● Aim of the task: Down to the last line, set the entries down again exactly.

● The data:
# # # #
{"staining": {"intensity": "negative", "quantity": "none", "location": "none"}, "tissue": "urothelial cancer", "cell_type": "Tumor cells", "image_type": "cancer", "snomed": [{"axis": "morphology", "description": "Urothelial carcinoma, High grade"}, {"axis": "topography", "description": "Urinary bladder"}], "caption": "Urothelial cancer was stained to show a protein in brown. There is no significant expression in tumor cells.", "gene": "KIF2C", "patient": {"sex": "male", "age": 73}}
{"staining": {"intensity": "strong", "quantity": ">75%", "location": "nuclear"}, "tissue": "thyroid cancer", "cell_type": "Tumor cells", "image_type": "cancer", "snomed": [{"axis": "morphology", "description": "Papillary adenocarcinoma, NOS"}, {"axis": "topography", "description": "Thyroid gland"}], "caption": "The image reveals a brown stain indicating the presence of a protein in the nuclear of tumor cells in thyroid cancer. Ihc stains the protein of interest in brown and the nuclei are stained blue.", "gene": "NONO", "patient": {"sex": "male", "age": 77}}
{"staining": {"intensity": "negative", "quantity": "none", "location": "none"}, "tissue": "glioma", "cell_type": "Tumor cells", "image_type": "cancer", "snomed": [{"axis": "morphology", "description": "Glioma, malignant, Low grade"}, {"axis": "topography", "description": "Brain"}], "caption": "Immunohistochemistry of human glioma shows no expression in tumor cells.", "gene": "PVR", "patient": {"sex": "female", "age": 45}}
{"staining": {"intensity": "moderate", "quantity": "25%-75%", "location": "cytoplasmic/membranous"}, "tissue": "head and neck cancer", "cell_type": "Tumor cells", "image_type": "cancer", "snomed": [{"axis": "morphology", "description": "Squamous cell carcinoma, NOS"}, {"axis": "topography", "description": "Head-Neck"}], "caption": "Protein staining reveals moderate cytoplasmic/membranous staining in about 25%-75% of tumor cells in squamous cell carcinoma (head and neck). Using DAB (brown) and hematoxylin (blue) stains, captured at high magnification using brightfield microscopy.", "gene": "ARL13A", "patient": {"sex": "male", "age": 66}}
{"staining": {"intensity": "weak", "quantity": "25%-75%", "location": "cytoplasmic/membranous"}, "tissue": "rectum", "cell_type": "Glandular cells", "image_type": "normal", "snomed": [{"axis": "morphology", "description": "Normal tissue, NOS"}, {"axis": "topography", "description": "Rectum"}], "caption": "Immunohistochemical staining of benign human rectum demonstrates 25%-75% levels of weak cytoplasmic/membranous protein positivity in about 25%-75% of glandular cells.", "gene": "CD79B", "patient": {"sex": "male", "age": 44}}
# # # #
● Solution to this problem:
{"staining": {"intensity": "negative", "quantity": "none", "location": "none"}, "tissue": "urothelial cancer", "cell_type": "Tumor cells", "image_type": "cancer", "snomed": [{"axis": "morphology", "description": "Urothelial carcinoma, High grade"}, {"axis": "topography", "description": "Urinary bladder"}], "caption": "Urothelial cancer was stained to show a protein in brown. There is no significant expression in tumor cells.", "gene": "KIF2C", "patient": {"sex": "male", "age": 73}}
{"staining": {"intensity": "strong", "quantity": ">75%", "location": "nuclear"}, "tissue": "thyroid cancer", "cell_type": "Tumor cells", "image_type": "cancer", "snomed": [{"axis": "morphology", "description": "Papillary adenocarcinoma, NOS"}, {"axis": "topography", "description": "Thyroid gland"}], "caption": "The image reveals a brown stain indicating the presence of a protein in the nuclear of tumor cells in thyroid cancer. Ihc stains the protein of interest in brown and the nuclei are stained blue.", "gene": "NONO", "patient": {"sex": "male", "age": 77}}
{"staining": {"intensity": "negative", "quantity": "none", "location": "none"}, "tissue": "glioma", "cell_type": "Tumor cells", "image_type": "cancer", "snomed": [{"axis": "morphology", "description": "Glioma, malignant, Low grade"}, {"axis": "topography", "description": "Brain"}], "caption": "Immunohistochemistry of human glioma shows no expression in tumor cells.", "gene": "PVR", "patient": {"sex": "female", "age": 45}}
{"staining": {"intensity": "moderate", "quantity": "25%-75%", "location": "cytoplasmic/membranous"}, "tissue": "head and neck cancer", "cell_type": "Tumor cells", "image_type": "cancer", "snomed": [{"axis": "morphology", "description": "Squamous cell carcinoma, NOS"}, {"axis": "topography", "description": "Head-Neck"}], "caption": "Protein staining reveals moderate cytoplasmic/membranous staining in about 25%-75% of tumor cells in squamous cell carcinoma (head and neck). Using DAB (brown) and hematoxylin (blue) stains, captured at high magnification using brightfield microscopy.", "gene": "ARL13A", "patient": {"sex": "male", "age": 66}}
{"staining": {"intensity": "weak", "quantity": "25%-75%", "location": "cytoplasmic/membranous"}, "tissue": "rectum", "cell_type": "Glandular cells", "image_type": "normal", "snomed": [{"axis": "morphology", "description": "Normal tissue, NOS"}, {"axis": "topography", "description": "Rectum"}], "caption": "Immunohistochemical staining of benign human rectum demonstrates 25%-75% levels of weak cytoplasmic/membranous protein positivity in about 25%-75% of glandular cells.", "gene": "CD79B", "patient": {"sex": "male", "age": 44}}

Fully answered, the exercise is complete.